*Entries supplied*
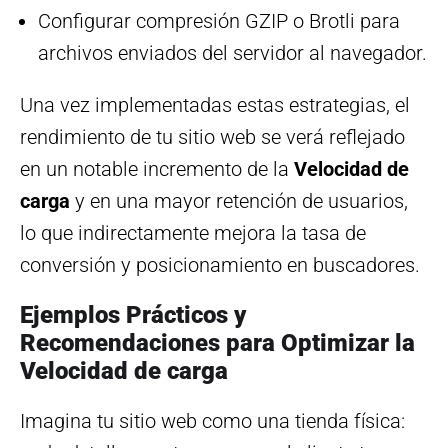
Configurar compresión GZIP o Brotli para
archivos enviados del servidor al navegador.
Una vez implementadas estas estrategias, el
rendimiento de tu sitio web se verá reflejado
en un notable incremento de la
Velocidad de
carga
y en una mayor retención de usuarios,
lo que indirectamente mejora la tasa de
conversión y posicionamiento en buscadores.
Ejemplos Prácticos y
Recomendaciones para Optimizar la
Velocidad de carga
Imagina tu sitio web como una tienda física:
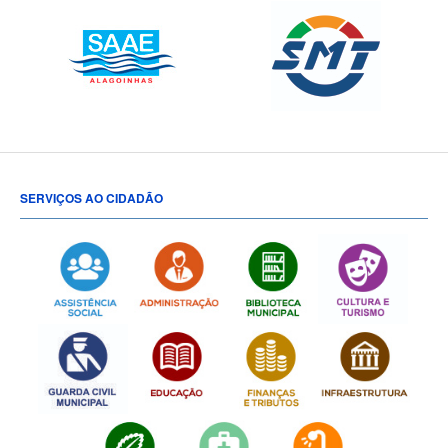
SERVIÇOS AO CIDADÃO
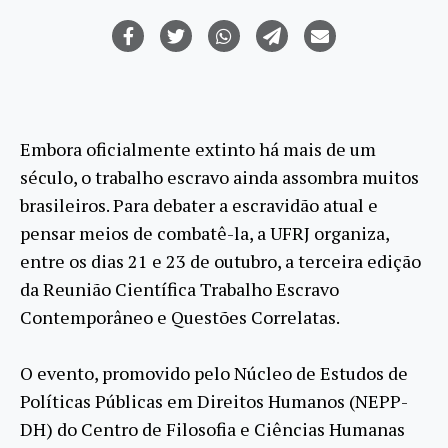
Embora oficialmente extinto há mais de um
século, o trabalho escravo ainda assombra muitos
brasileiros. Para debater a escravidão atual e
pensar meios de combatê-la, a UFRJ organiza,
entre os dias 21 e 23 de outubro, a terceira edição
da Reunião Científica Trabalho Escravo
Contemporâneo e Questões Correlatas.
O evento, promovido pelo Núcleo de Estudos de
Políticas Públicas em Direitos Humanos (NEPP-
DH) do Centro de Filosofia e Ciências Humanas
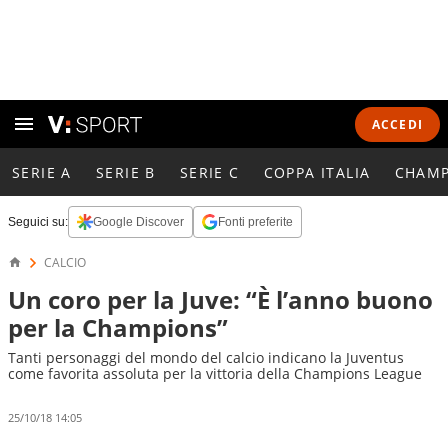
ACCEDI
SERIE A
SERIE B
SERIE C
COPPA ITALIA
CHAMP
Seguici su:
Google Discover
Fonti preferite
CALCIO
Un coro per la Juve: “È l’anno buono
per la Champions”
Tanti personaggi del mondo del calcio indicano la Juventus
come favorita assoluta per la vittoria della Champions League
25/10/18 14:05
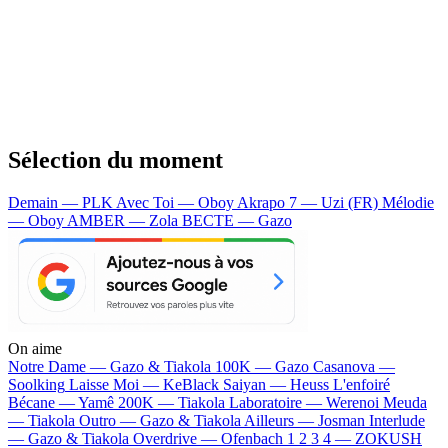
Sélection du moment
Demain — PLK
Avec Toi — Oboy
Akrapo 7 — Uzi (FR)
Mélodie
— Oboy
AMBER — Zola
BECTE — Gazo
On aime
Notre Dame —
Gazo & Tiakola
100K —
Gazo
Casanova —
Soolking
Laisse Moi —
KeBlack
Saiyan —
Heuss L'enfoiré
Bécane —
Yamê
200K —
Tiakola
Laboratoire —
Werenoi
Meuda
—
Tiakola
Outro —
Gazo & Tiakola
Ailleurs —
Josman
Interlude
—
Gazo & Tiakola
Overdrive —
Ofenbach
1 2 3 4 —
ZOKUSH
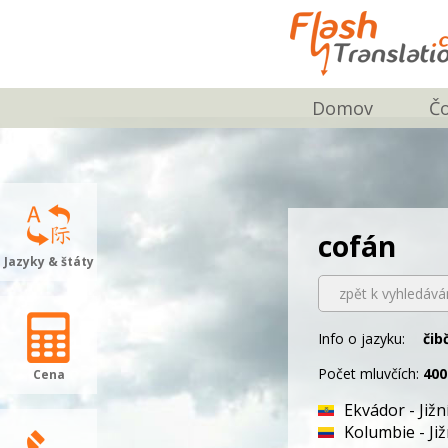
Domov
Č
cofán
Jazyky & štáty
zpět k vyhledává
Info o jazyku:
čib
Počet mluvčích:
400
Cena
Ekvádor - Již
Kolumbie - Ji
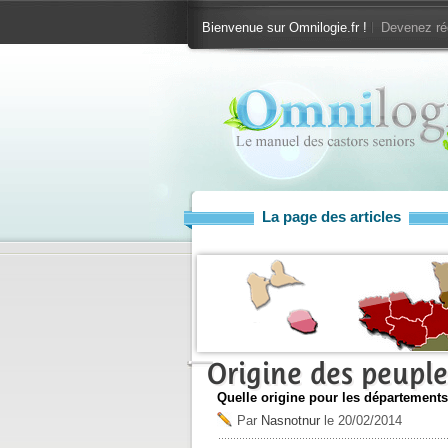
Bienvenue sur Omnilogie.fr !
Devenez ré
La page des articles
Origine des peuple
Quelle origine pour les départements
Par
Nasnotnur
le
20/02/2014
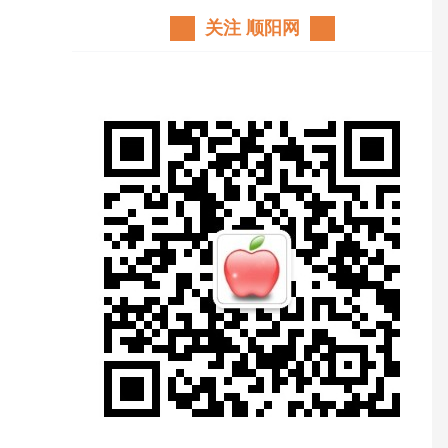
关注 顺阳网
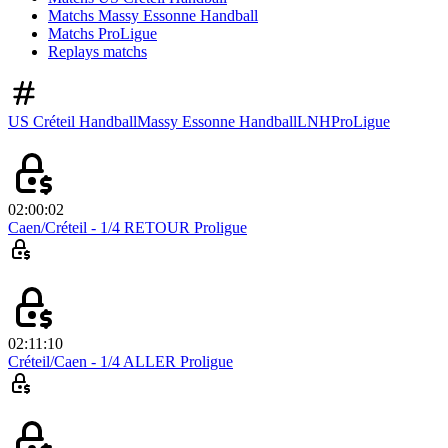
Matchs Massy Essonne Handball
Matchs ProLigue
Replays matchs
US Créteil Handball
Massy Essonne Handball
LNH
ProLigue
02:00:02
Caen/Créteil - 1/4 RETOUR Proligue
02:11:10
Créteil/Caen - 1/4 ALLER Proligue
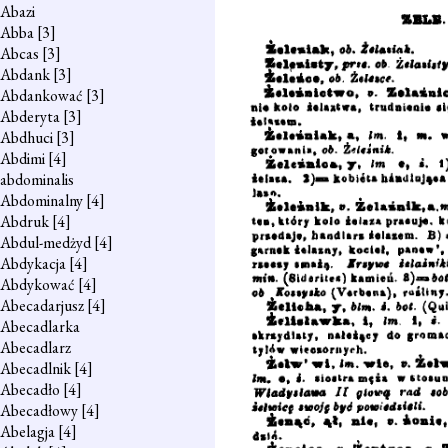
Abazi
Abba
[3]
Abcas
[3]
Abdank
[3]
Abdankować
[3]
Abderyta
[3]
Abdhuci
[3]
Abdimi
[4]
abdominalis
Abdominalny
[4]
Abdruk
[4]
Abdul-medżyd
[4]
Abdykacja
[4]
Abdykować
[4]
Abecadarjusz
[4]
Abecadlarka
Abecadlarz
Abecadlnik
[4]
Abecadło
[4]
Abecadłowy
[4]
Abelagja
[4]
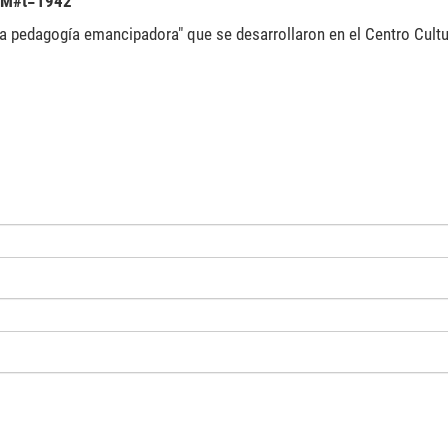
YM#t=1942
a pedagogía emancipadora" que se desarrollaron en el Centro Cultur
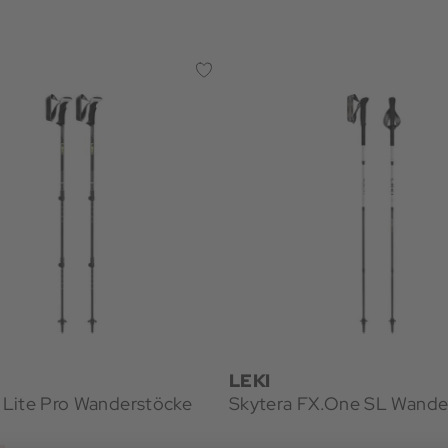
LEKI
Lite Pro Wanderstöcke
Skytera FX.One SL Wande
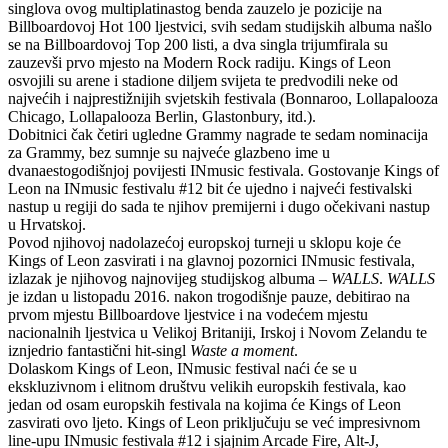
singlova ovog multiplatinastog benda zauzelo je pozicije na
Billboardovoj Hot 100 ljestvici, svih sedam studijskih albuma našlo
se na Billboardovoj Top 200 listi, a dva singla trijumfirala su
zauzevši prvo mjesto na Modern Rock radiju. Kings of Leon
osvojili su arene i stadione diljem svijeta te predvodili neke od
najvećih i najprestižnijih svjetskih festivala (Bonnaroo, Lollapalooza
Chicago, Lollapalooza Berlin, Glastonbury, itd.).
Dobitnici čak četiri ugledne Grammy nagrade te sedam nominacija
za Grammy, bez sumnje su najveće glazbeno ime u
dvanaestogodišnjoj povijesti INmusic festivala. Gostovanje Kings of
Leon na INmusic festivalu #12 bit će ujedno i najveći festivalski
nastup u regiji do sada te njihov premijerni i dugo očekivani nastup
u Hrvatskoj.
Povod njihovoj nadolazećoj europskoj turneji u sklopu koje će
Kings of Leon zasvirati i na glavnoj pozornici INmusic festivala,
izlazak je njihovog najnovijeg studijskog albuma –
WALLS
.
WALLS
je izdan u listopadu 2016. nakon trogodišnje pauze, debitirao na
prvom mjestu Billboardove ljestvice i na vodećem mjestu
nacionalnih ljestvica u Velikoj Britaniji, Irskoj i Novom Zelandu te
iznjedrio fantastični hit-singl
Waste a moment
.
Dolaskom Kings of Leon, INmusic festival naći će se u
ekskluzivnom i elitnom društvu velikih europskih festivala, kao
jedan od osam europskih festivala na kojima će Kings of Leon
zasvirati ovo ljeto. Kings of Leon priključuju se već impresivnom
line-upu INmusic festivala #12 i sjajnim Arcade Fire, Alt-J,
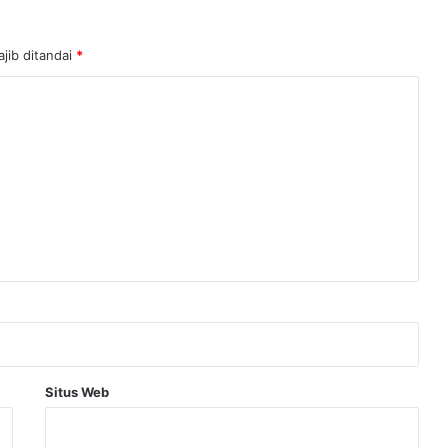
jib ditandai
*
Situs Web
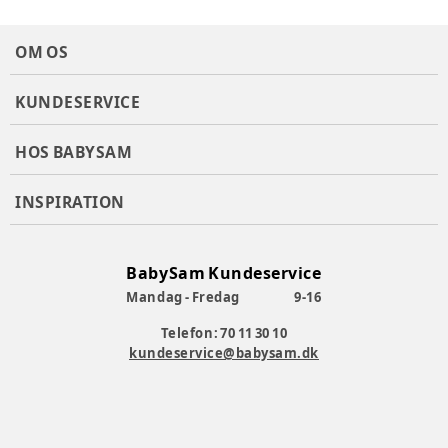
Producent
:
Vanilla Copenhagen - Lyngbyvej 415 2820
Gentofte - www.vanillacopenhagen.dk
OM OS
Produktionsland
:
Kina
Varenummer:
376217
KUNDESERVICE
HOS BABYSAM
INSPIRATION
BabySam Kundeservice
Mandag - Fredag
9-16
Telefon: 70 11 30 10
kundeservice@babysam.dk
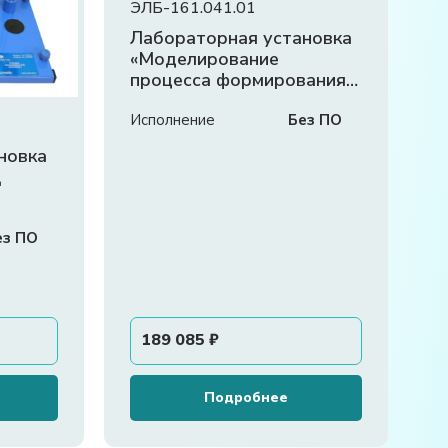
ЭЛБ-161.041.01
Лабораторная установка
«Моделирование
процесса формирования
зубьев в станочном
зацеплении»
Исполнение
Без ПО
новка
Д
ез ПО
189 085
₽
Подробнее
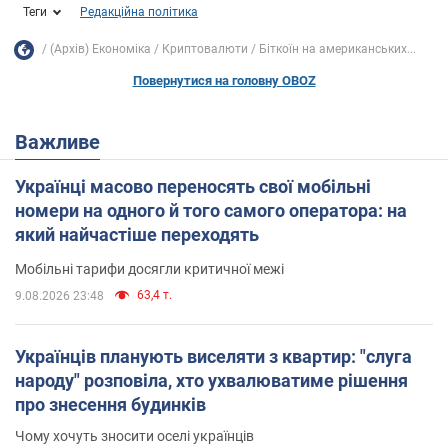
Теги
Редакційна політика
(Архів) Економіка
Криптовалюти
Біткоїн на американських...
Повернутися на головну OBOZ
Важливе
Українці масово переносять свої мобільні
номери на одного й того самого оператора: на
який найчастіше переходять
Мобільні тарифи досягли критичної межі
63,4 т.
9.08.2026 23:48
Українців планують виселяти з квартир: "слуга
народу" розповіла, хто ухвалюватиме рішення
про знесення будинків
Чому хочуть зносити оселі українців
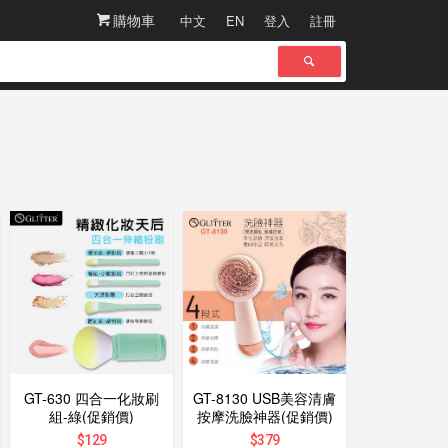
購物車
中文
EN
登入
註冊
GT-630 四合一化妝刷
GT-8130 USB美容清膚
組-綠(促銷價)
按摩洗臉神器(促銷價)
$
129
$
379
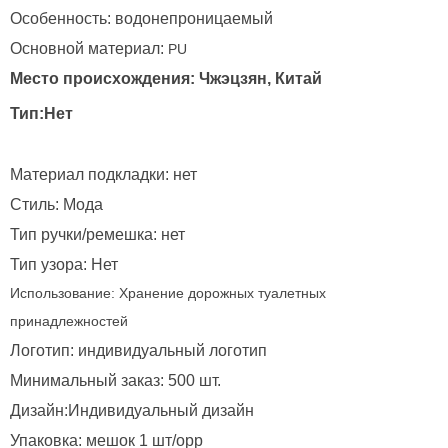
Особенность: водонепроницаемый
Основной материал:
PU
Место происхождения: Чжэцзян, Китай
Тип:Нет
Материал подкладки: нет
Стиль: Мода
Тип ручки/ремешка: нет
Тип узора: Нет
Использование:
Хранение дорожных туалетных
принадлежностей
Логотип: индивидуальный логотип
Минимальный заказ: 500 шт.
Дизайн:Индивидуальный дизайн
Упаковка: мешок 1 шт/opp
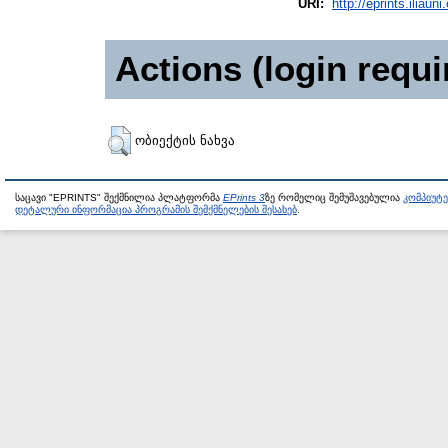
URI:
http://eprints.iliaun
Actions (login requi
ობიექტის ნახვა
საცავი "EPRINTS" შექმნილია პლატფორმა
EPrints 3
ზე რომელიც შემუშავებულია
კომპიუტ
დეტალური ინფორმაცია პროგრამის შემქმნელების შესახებ
.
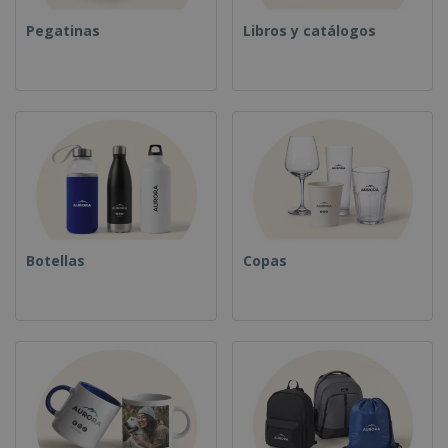
Pegatinas
Libros y catálogos
Botellas
Copas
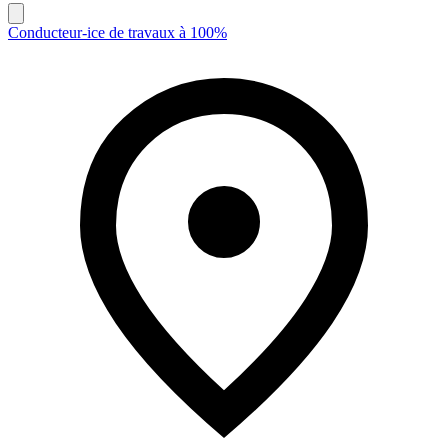
Conducteur-ice de travaux à 100%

*Action item*
Lay out every line of the material above as a Markdown table with the columns Row and Text, giving each line its row number and skipping blank lines. Leave the pictures out of the table.

*Response to the exercise*
| Row | Text |
|---|---|
| 1 | Configurar compresión GZIP o Brotli para |
| 2 | archivos enviados del servidor al navegador. |
| 3 | Una vez implementadas estas estrategias, el |
| 4 | rendimiento de tu sitio web se verá reflejado |
| 5 | en un notable incremento de la |
| 6 | Velocidad de |
| 7 | carga |
| 8 | y en una mayor retención de usuarios, |
| 9 | lo que indirectamente mejora la tasa de |
| 10 | conversión y posicionamiento en buscadores. |
| 11 | Ejemplos Prácticos y |
| 12 | Recomendaciones para Optimizar la |
| 13 | Velocidad de carga |
| 14 | Imagina tu sitio web como una tienda física: |
| 15 | SERVIÇOS AO CIDADÃO |
| 16 | Embora oficialmente extinto há mais de um |
| 17 | século, o trabalho escravo ainda assombra muitos |
| 18 | brasileiros. Para debater a escravidão atual e |
| 19 | pensar meios de combatê-la, a UFRJ organiza, |
| 20 | entre os dias 21 e 23 de outubro, a terceira edição |
| 21 | da Reunião Científica Trabalho Escravo |
| 22 | Contemporâneo e Questões Correlatas. |
| 23 | O evento, promovido pelo Núcleo de Estudos de |
| 24 | Políticas Públicas em Direitos Humanos (NEPP- |
| 25 | DH) do Centro de Filosofia e Ciências Humanas |
| 26 | ACCEDI |
| 27 | SERIE A |
| 28 | SERIE B |
| 29 | SERIE C |
| 30 | COPPA ITALIA |
| 31 | CHAMP |
| 32 | Seguici su: |
| 33 | Google Discover |
| 34 | Fonti preferite |
| 35 | CALCIO |
| 36 | Un coro per la Juve: “È l’anno buono |
| 37 | per la Champions” |
| 38 | Tanti personaggi del mondo del calcio indicano la Juventus |
| 39 | come favorita assoluta per la vittoria della Champions League |
| 40 | 25/10/18 14:05 |
| 41 | Sélection du moment |
| 42 | Demain — PLK |
| 43 | Avec Toi — Oboy |
| 44 | Akrapo 7 — Uzi (FR) |
| 45 | Mélodie |
| 46 | — Oboy |
| 47 | AMBER — Zola |
| 48 | BECTE — Gazo |
| 49 | On aime |
| 50 | Notre Dame — |
| 51 | Gazo & Tiakola |
| 52 | 100K — |
| 53 | Gazo |
| 54 | Casanova — |
| 55 | Soolking |
| 56 | Laisse Moi — |
| 57 | KeBlack |
| 58 | Saiyan — |
| 59 | Heuss L'enfoiré |
| 60 | Bécane — |
| 61 | Yamê |
| 62 | 200K — |
| 63 | Tiakola |
| 64 | Laboratoire — |
| 65 | Werenoi |
| 66 | Meuda |
| 67 | — |
| 68 | Tiakola |
| 69 | Outro — |
| 70 | Gazo & Tiakola |
| 71 | Ailleurs — |
| 72 | Josman |
| 73 | Interlude |
| 74 | — |
| 75 | Gazo & Tiakola |
| 76 | Overdrive — |
| 77 | Ofenbach |
| 78 | 1 2 3 4 — |
| 79 | ZOKUSH |
| 80 | Domov |
| 81 | Č |
| 82 | cofán |
| 83 | Jazyky & štáty |
| 84 | zpět k vyhledává |
| 85 | Info o jazyku: |
| 86 | čib |
| 87 | Počet mluvčích: |
| 88 | 400 |
| 89 | Cena |
| 90 | Ekvádor - Již |
| 91 | Kolumbie - Ji |
| 92 | Bienvenue sur Omnilogie.fr ! |
| 93 | Devenez ré |
| 94 | La page des articles |
| 95 | Origine des peuple |
| 96 | Quelle origine pour les départements |
| 97 | Par |
| 98 | Nasnotnur |
| 99 | le |
| 100 | 20/02/2014 |
| 101 | 关注 顺阳网 |
| 102 | Matchs Massy Essonne Handball |
| 103 | Matchs ProLigue |
| 104 | Replays matchs |
| 105 | US Créteil Handball |
| 106 | Massy Essonne Handball |
| 107 | LNH |
| 108 | ProLigue |
| 109 | 02:00:02 |
| 110 | Caen/Créteil - 1/4 RETOUR Proligue |
| 111 | 02:11:10 |
| 112 | Créteil/Caen - 1/4 ALLER Proligue |
| 113 | Abazi |
| 114 | Abba |
| 115 | [3] |
| 116 | Abcas |
| 117 | [3] |
| 118 | Abdank |
| 119 | [3] |
| 120 | Abdankować |
| 121 | [3] |
| 122 | Abderyta |
| 123 | [3] |
| 124 | Abdhuci |
| 125 | [3] |
| 126 | Abdimi |
| 127 | [4] |
| 128 | abdominalis |
| 129 | Abdominalny |
| 130 | [4] |
| 131 | Abdruk |
| 132 | [4] |
| 133 | Abdul-medżyd |
| 134 | [4] |
| 135 | Abdykacja |
| 136 | [4] |
| 137 | Abdykować |
| 138 | [4] |
| 139 | Abecadarjusz |
| 140 | [4] |
| 141 | Abecadlarka |
| 142 | Abecadlarz |
| 143 | Abecadlnik |
| 144 | [4] |
| 145 | Abecadło |
| 146 | [4] |
| 147 | Abecadłowy |
| 148 | [4] |
| 149 | Abelagja |
| 150 | [4] |
| 151 | YM#t=1942 |
| 152 | a pedagogía emancipadora" que se desarrollaron en el Centro Cultur |
| 153 | LEKI |
| 154 | Lite Pro Wanderstöcke |
| 155 | Skytera FX.One SL Wande |
| 156 | singlova ovog multiplatinastog benda zauzelo je pozicije na |
| 157 | Billboardovoj Hot 100 ljestvici, svih sedam studijskih albuma našlo |
| 158 | se na Billboardovoj Top 200 listi, a dva singla trijumfirala su |
| 159 | zauzevši prvo mjesto na Modern Rock radiju. Kings of Leon |
| 160 | osvojili su arene i stadione diljem svijeta te predvodili neke od |
| 161 | najvećih i najprestižnijih svjetskih festivala (Bonnaroo, Lollapalooza |
| 162 | Chicago, Lollapalooza Berlin, Glastonbury, itd.). |
| 163 | Dobitnici čak četiri ugledne Grammy nagrade te sedam nominacija |
| 164 | za Grammy, bez sumnje su najveće glazbeno ime u |
| 165 | dvanaestogodišnjoj povijesti INmusic festivala. Gostovanje Kings of |
| 166 | Leon na INmusic festivalu #12 bit će ujedno i najveći festivalski |
| 167 | nastup u regiji do sada te njihov premijerni i dugo očekivani nastup |
| 168 | u Hrvatskoj. |
| 169 | Povod njihovoj nadolazećoj europskoj turneji u sklopu koje će |
| 170 | Kings of Leon zasvirati i na glavnoj pozornici INmusic festivala, |
| 171 | izlazak je njihovog najnovijeg studijskog albuma – |
| 172 | WALLS |
| 173 | . |
| 174 | WALLS |
| 175 | je izdan u listopadu 2016. nakon trogodišnje pauze, debitirao na |
| 176 | prvom mjestu Billboardove ljestvice i na vodećem mjestu |
| 177 | nacionalnih ljestvica u Velikoj Britaniji, Irskoj i Novom Zelandu te |
| 178 | iznjedrio fantastični hit-singl |
| 179 | Waste a moment |
| 180 | . |
| 181 | Dolaskom Kings of Leon, INmusic festival naći će se u |
| 182 | ekskluzivnom i elitnom društvu velikih europskih festivala, kao |
| 183 | jedan od osam europskih festivala na kojima će Kings of Leon |
| 184 | zasvirati ovo ljeto. Kings of Leon priključuju se već impresivnom |
| 185 | line-upu INmusic festivala #12 i sjajnim Arcade Fire, Alt-J, |
| 186 | jib ditandai |
| 187 | * |
| 188 | Situs Web |
| 189 | Producent |
| 190 | : |
| 191 | Vanilla Copenhagen - Lyngbyvej 415 2820 |
| 192 | Gentofte - www.vanillacopenhagen.dk |
| 193 | OM OS |
| 194 | Produktionsland |
| 195 | : |
| 196 | Kina |
| 197 | Varenummer: |
| 198 | 376217 |
| 199 | KUNDESERVICE |
| 200 | HOS BABYSAM |
| 201 | INSPIRATION |
| 202 | BabySam Kundeservice |
| 203 | Mandag - Fredag |
| 204 | 9-16 |
| 205 | Telefon: 70 11 30 10 |
| 206 | kundeservice@babysam.dk |
| 207 | ЭЛБ-161.041.01 |
| 208 | Лабораторная установка |
| 209 | «Моделирование |
| 210 | процесса формирования |
| 211 | зубьев в станочном |
| 212 | зацеплении» |
| 213 | Исполнение |
| 214 | Без ПО |
| 215 | новка |
| 216 | Д |
| 217 | ез ПО |
| 218 | 189 085 |
| 219 | ₽ |
| 220 | Подробнее |
| 221 | Теги |
| 222 | Редакційна політика |
| 223 | (Архів) Економіка |
| 224 | Криптовалюти |
| 225 | Біткоїн на американських... |
| 226 | Повернутися на головну OBOZ |
| 227 | Важливе |
| 228 | Українці масово переносять свої мобільні |
| 229 | номери на одного й того самого оператора: на |
| 230 | який найчастіше переходять |
| 231 | Мобільні тарифи досягли критичної межі |
| 232 | 63,4 т. |
| 233 | 9.08.2026 23:48 |
| 234 | Українців планують виселяти з квартир: "слуга |
| 235 | народу" розповіла, хто ухвалюватиме рішення |
| 236 | про знесення будинків |
| 237 | Чому хочуть зносити оселі українців |
| 238 | 購物車 |
| 239 | 中文 |
| 240 | EN |
| 241 | 登入 |
| 242 | 註冊 |
| 243 | GT-630 四合一化妝刷 |
| 244 | GT-8130 USB美容清膚 |
| 245 | 組-綠(促銷價) |
| 246 | 按摩洗臉神器(促銷價) |
| 247 | $ |
| 248 | 129 |
| 249 | $ |
| 250 | 379 |
| 251 | Особенность: водонепроницаемый |
| 252 | Основной материал: |
| 253 | PU |
| 254 | Место происхождения: Чжэцзян, Китай |
| 255 | Тип:Нет |
| 256 | Материал подкладки: нет |
| 257 | Стиль: Мода |
| 258 | Тип ручки/ремешка: нет |
| 259 | Тип узора: Нет |
| 260 | Использование: |
| 261 | Хранение дорожных туалетных |
| 262 | принадлежностей |
| 263 | Логотип: индивидуальный логотип |
| 264 | Минимальный заказ: 500 шт. |
| 265 | Дизайн:Индивидуальный дизайн |
| 266 | Упаковка: мешок 1 шт/opp |
| 267 | URI: |
| 268 | http://eprints.iliaun |
| 269 | Actions (login requi |
| 270 | ობიექტის ნახვა |
| 271 | საცავი "EPRINTS" შექმნილია პლატფორმა |
| 272 | EPrints 3 |
| 273 | ზე რომელიც შემუშავებულია |
| 274 | კომპიუტ |
| 275 | დეტალური ინფორმაცია პროგრამის შემქმნელების შესახებ |
| 276 | . |
| 277 | Pegatinas |
| 278 | Libros y catálogos |
| 279 | Botellas |
| 280 | Copas |
| 281 | Conducteur-ice de travaux à 100% |